Since its inception in 1986, the Vadehra Art Gallery (VAG) has promoted contemporary Indian art through exhibitions, retrospectives, publications and educational programmes. Over the last 20 years, the Gallery has become the locus through which both modern and contemporary artists have reached the public. VAG’s position as an artistic interlocutor with the public is especially vital in contemporary India because of the lack of vibrant art museum culture.

 

Starting in the 1990s, VAG paved the way for an active collaboration between private and public art sectors. In the mid-1990s, the gallery organized retrospectives with the government-run National Gallery of Modern Art of senior artists Ram Kumar, Raghu Rai, Devyani Krishna, A Ramachandran and SH Raza. In recent years, works from our collection and exhibitions of Atul Dodiya, Arpita Singh, Ravinder Reddy and A Ramachandran have been loaned to Kunstmuseum, Bern; the Chicago Cultural Centre; the Women’s Studies Research Centre, Brandies University; Jardin d’Acclimatation; Singapore Art Museum; and, Mori Art Museum, Japan, among others.

 

Our international recognition was further solidified by the 2006 collaboration with the Grosvenor (now the Grosvenor Vadehra) Gallery in London on the first ever Pablo Picasso exhibition held in a private gallery in India.

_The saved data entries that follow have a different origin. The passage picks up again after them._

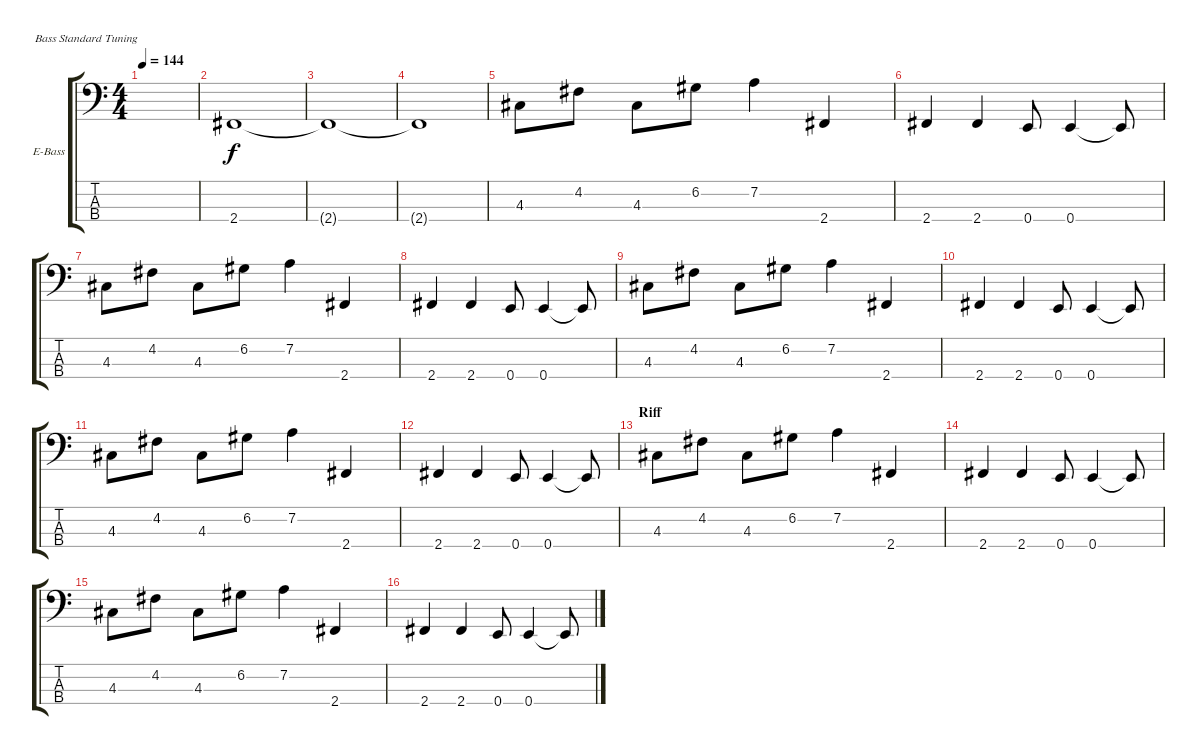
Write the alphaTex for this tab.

\bracketExtendMode groupsimilarinstruments
\firstSystemTrackNameOrientation horizontal
\otherSystemsTrackNameOrientation horizontal
\track ("Bass" "E-Bass") {instrument electricbassfinger}
\staff {score tabs}
\tuning (G2 D2 A1 E1)
\ts (4 4)
\tempo 144
\clef f4
\ks c
|
2.4.1 |
2.4{t}.1 |
2.4{t}.1 |
4.3.8 4.2.8 4.3.8 6.2.8 7.2.4 2.4.4 |
2.4.4 2.4.4 0.4.8 0.4.4 0.4{t}.8 |
4.3.8 4.2.8 4.3.8 6.2.8 7.2.4 2.4.4 |
2.4.4 2.4.4 0.4.8 0.4.4 0.4{t}.8 |
4.3.8 4.2.8 4.3.8 6.2.8 7.2.4 2.4.4 |
2.4.4 2.4.4 0.4.8 0.4.4 0.4{t}.8 |
4.3.8 4.2.8 4.3.8 6.2.8 7.2.4 2.4.4 |
2.4.4 2.4.4 0.4.8 0.4.4 0.4{t}.8 |
\section ("" "Riff")
4.3.8 4.2.8 4.3.8 6.2.8 7.2.4 2.4.4 |
2.4.4 2.4.4 0.4.8 0.4.4 0.4{t}.8 |
4.3.8 4.2.8 4.3.8 6.2.8 7.2.4 2.4.4 |
2.4.4 2.4.4 0.4.8 0.4.4 0.4{t}.8
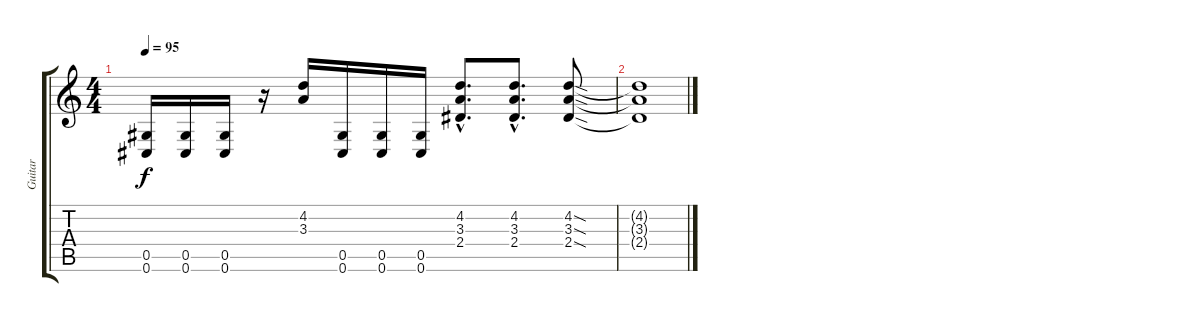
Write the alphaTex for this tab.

\track ("Guitar" "Guitar") {instrument distortionguitar}
\staff {score tabs}
\tuning (Eb4 Bb3 Gb3 Db3 Ab2 Db2) {hide}
\ts (4 4)
\tempo 95
\clef g2
\ks c
(0.5 0.6).16{dy f} (0.5 0.6).16 (0.5 0.6).16 r.16 (4.2 3.3).16 (0.5 0.6).16 (0.5 0.6).16 (0.5 0.6).16 (4.2{hac} 3.3{hac} 2.4{hac}).8{d} (4.2{hac} 3.3{hac} 2.4{hac}).8{d} (4.2{sod} 3.3{sod} 2.4{sod}).8 |
(4.2{t} 3.3{t} 2.4{t}).1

After receiving an unprecedented response from art collectors, the general public and the press, the show solidified the notion that India was a viable destination for the international art world. Our new gallery in London, Grosvenor Vadehra, opened in 2006 with three inaugural exhibitions of Indian art – The Moderns Revisited, Inverting/Inventing Traditions and Here and Now: Young Voices from India. In 2007, we held a highly acclaimed exhibition of Lucian Freud and Francis Bacon along with Tyeb Mehta and FN Souza in Delhi.

 

VAG has also taken on the role of community organizing through The Foundation for Indian Contemporary Art (FICA), which was launched in 2006 to support artists and educational activities in the visual arts, benefiting both emerging and established artists, art historians, curators, art critics, and other professionals devoted to the study of contemporary Indian art. With the initial support of Vadehra Art Gallery, FICA intends to be a self-sustaining, not-for-profit entity with annual programs including public art grants and fellowships for visual artists and writers.

 

In 1996, VAG became the first gallery to systematically publish writing on art. We have published twelve books so far that range from monographs on artists, to books on art making technique, to picture books and finally a comprehensive art directory. Done in close collaboration with the artists, these publications are vital historical documents.

 

August 2008 saw the opening of the Vadehra Art Gallery Book|Store, the first-of-its-kind in India, which combines a reading room/library space by FICA and a bookstore. The FICA Reading Room gives students, collectors and enthusiasts a chance to reference at their leisure a plethora of Indian and international art books, journals, magazines and films. In addition to Indian and foreign books and catalogues on art, the bookstore offers a wide variety of Indian art inspired collectibles and home accessories as well as limited edition artist-signed prints.

 

In July 2009, VAG opened its fifth space at DLF Emporio, an exclusive high-end retail destination in Delhi. Adding to the three galleries in Defence Colony and Okhla in New Delhi, and Ryder Street in London, and the Bookstore & Reading Room in Defence Colony, this fifth space functions both as a contemporary art gallery with an active exhibition schedule as well as an exclusive store selling art books, products and accessories.